▸ **Excerpt to read**:
FIG. 9 is a figure showing an operation method of one of the sensors 200 (for example, the sensor 200I) in the example shown in FIG. 8. For example, FIG. 9 shows a state of the substrate 210 and the sensor 200I viewed from the direction of an arrow A in FIG. 8. As shown in FIG. 9, the light emitter 202 of the sensor 200I is arranged in a position close to one end of a diagonal line of the rectangular substrate 210, and the light receiver 204 of the sensor 200I is arranged in a position close to the other end of the diagonal line of the rectangular substrate 210. The light emitter 202 is constructed and arranged in such a manner that it emits belt-shaped measuring light 220 in parallel with the rectangular substrate 210 (i.e., along the surface of the rectangular substrate 210). For example, the measuring light 220 has a width W1 in a direction perpendicular to its propagation direction and also perpendicular to the surface of the substrate 210. In the case that the substrate 210 is flat, the measuring light 220 arrives at the light receiver 204 without any blockage thereof by the substrate 210. Thus, the light receiver 204 receives the measuring light 220 having the width W1 as it stands.

FIG. 10 shows states of the measuring light 220 in the cases that the rectangular substrates 210 have warps or undulation. In each of the above cases, a part, in the width direction, of the measuring light 220 is blocked by the part of the warp or undulation in the rectangular substrate 210, and the remaining part of the measuring light 220 is received by the light receiver 204. Thus, based on the quantity of the measuring light 220 received by the light receiver 204 (or based on the ratio of the quantity of the measuring light 220 received by the light receiver 204 to the quantity of the measuring light 220 emitted from the light emitter 202), existence/nonexistence of the warp or undulation in the rectangular substrate 210 and/or the size of the warp or undulation can be identified.

▸ **Exercise prompt**:
Copy the sensor passage word for word, starting at "FIG. 10 shows" and ending at "can be identified.". Rely only on the sensor passage.

▸ **Source material**:
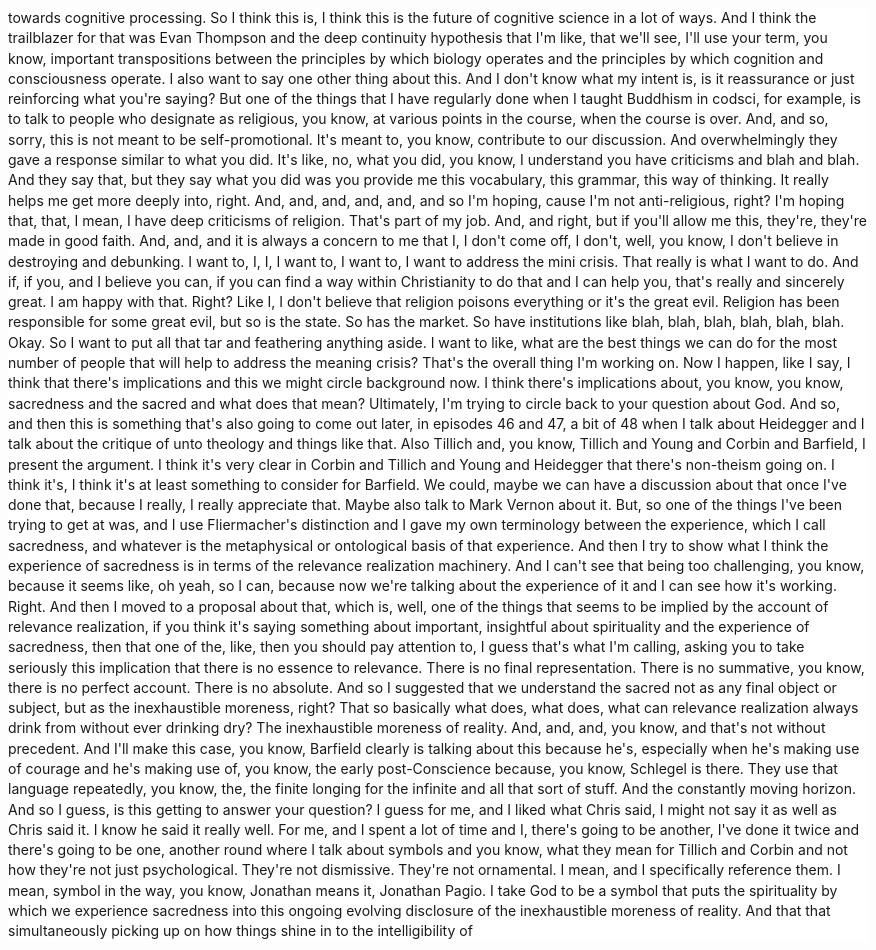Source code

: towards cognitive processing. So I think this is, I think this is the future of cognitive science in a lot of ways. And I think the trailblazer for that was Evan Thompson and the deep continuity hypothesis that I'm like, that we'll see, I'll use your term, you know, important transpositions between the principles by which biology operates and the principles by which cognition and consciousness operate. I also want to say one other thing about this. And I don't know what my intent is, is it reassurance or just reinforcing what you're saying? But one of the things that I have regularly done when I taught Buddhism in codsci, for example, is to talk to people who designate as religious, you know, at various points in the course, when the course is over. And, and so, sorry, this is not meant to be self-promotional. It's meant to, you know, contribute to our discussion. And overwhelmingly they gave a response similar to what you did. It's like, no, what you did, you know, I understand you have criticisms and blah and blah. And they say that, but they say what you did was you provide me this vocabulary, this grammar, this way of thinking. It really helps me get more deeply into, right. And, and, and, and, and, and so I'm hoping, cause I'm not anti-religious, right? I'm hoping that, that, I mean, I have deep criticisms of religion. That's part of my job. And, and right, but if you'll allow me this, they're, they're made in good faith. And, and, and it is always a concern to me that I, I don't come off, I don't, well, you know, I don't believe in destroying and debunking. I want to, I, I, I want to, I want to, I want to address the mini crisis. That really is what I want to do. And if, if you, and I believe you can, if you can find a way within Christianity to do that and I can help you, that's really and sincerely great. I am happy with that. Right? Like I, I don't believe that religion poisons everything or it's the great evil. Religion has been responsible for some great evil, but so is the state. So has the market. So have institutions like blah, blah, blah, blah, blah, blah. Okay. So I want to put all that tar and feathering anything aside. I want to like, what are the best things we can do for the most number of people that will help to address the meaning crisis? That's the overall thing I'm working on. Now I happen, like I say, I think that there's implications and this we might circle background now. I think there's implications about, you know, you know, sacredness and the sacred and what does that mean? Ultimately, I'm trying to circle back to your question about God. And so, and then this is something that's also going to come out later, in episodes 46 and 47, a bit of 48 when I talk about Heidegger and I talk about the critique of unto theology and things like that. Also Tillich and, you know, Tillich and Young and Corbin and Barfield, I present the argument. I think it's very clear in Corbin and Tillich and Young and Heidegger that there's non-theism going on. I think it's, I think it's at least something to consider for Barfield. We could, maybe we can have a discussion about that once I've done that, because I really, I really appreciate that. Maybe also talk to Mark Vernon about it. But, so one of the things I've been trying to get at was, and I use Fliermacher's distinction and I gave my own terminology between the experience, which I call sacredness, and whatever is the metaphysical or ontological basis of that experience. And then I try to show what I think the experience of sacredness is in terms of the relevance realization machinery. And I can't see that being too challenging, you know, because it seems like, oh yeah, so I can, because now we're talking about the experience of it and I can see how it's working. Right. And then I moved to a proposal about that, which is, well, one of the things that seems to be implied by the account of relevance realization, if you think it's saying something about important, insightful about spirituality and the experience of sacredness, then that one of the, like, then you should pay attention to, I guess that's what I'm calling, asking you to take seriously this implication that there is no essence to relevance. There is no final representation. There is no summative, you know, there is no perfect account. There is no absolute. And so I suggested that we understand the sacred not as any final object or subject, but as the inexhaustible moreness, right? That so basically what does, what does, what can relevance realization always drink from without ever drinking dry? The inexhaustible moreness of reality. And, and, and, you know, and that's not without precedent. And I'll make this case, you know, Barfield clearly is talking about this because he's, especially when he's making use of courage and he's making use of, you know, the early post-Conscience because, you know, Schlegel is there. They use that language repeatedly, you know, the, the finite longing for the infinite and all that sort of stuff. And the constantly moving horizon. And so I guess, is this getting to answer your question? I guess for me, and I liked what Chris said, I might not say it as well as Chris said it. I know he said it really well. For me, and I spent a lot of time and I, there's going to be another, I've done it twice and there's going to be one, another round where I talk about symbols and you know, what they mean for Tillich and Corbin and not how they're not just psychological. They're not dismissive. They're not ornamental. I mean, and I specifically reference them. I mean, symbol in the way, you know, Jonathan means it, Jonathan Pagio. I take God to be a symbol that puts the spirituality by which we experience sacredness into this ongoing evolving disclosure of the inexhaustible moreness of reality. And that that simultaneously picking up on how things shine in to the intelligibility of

▸ **Written reply**:
FIG. 10 shows states of the measuring light 220 in the cases that the rectangular substrates 210 have warps or undulation. In each of the above cases, a part, in the width direction, of the measuring light 220 is blocked by the part of the warp or undulation in the rectangular substrate 210, and the remaining part of the measuring light 220 is received by the light receiver 204. Thus, based on the quantity of the measuring light 220 received by the light receiver 204 (or based on the ratio of the quantity of the measuring light 220 received by the light receiver 204 to the quantity of the measuring light 220 emitted from the light emitter 202), existence/nonexistence of the warp or undulation in the rectangular substrate 210 and/or the size of the warp or undulation can be identified.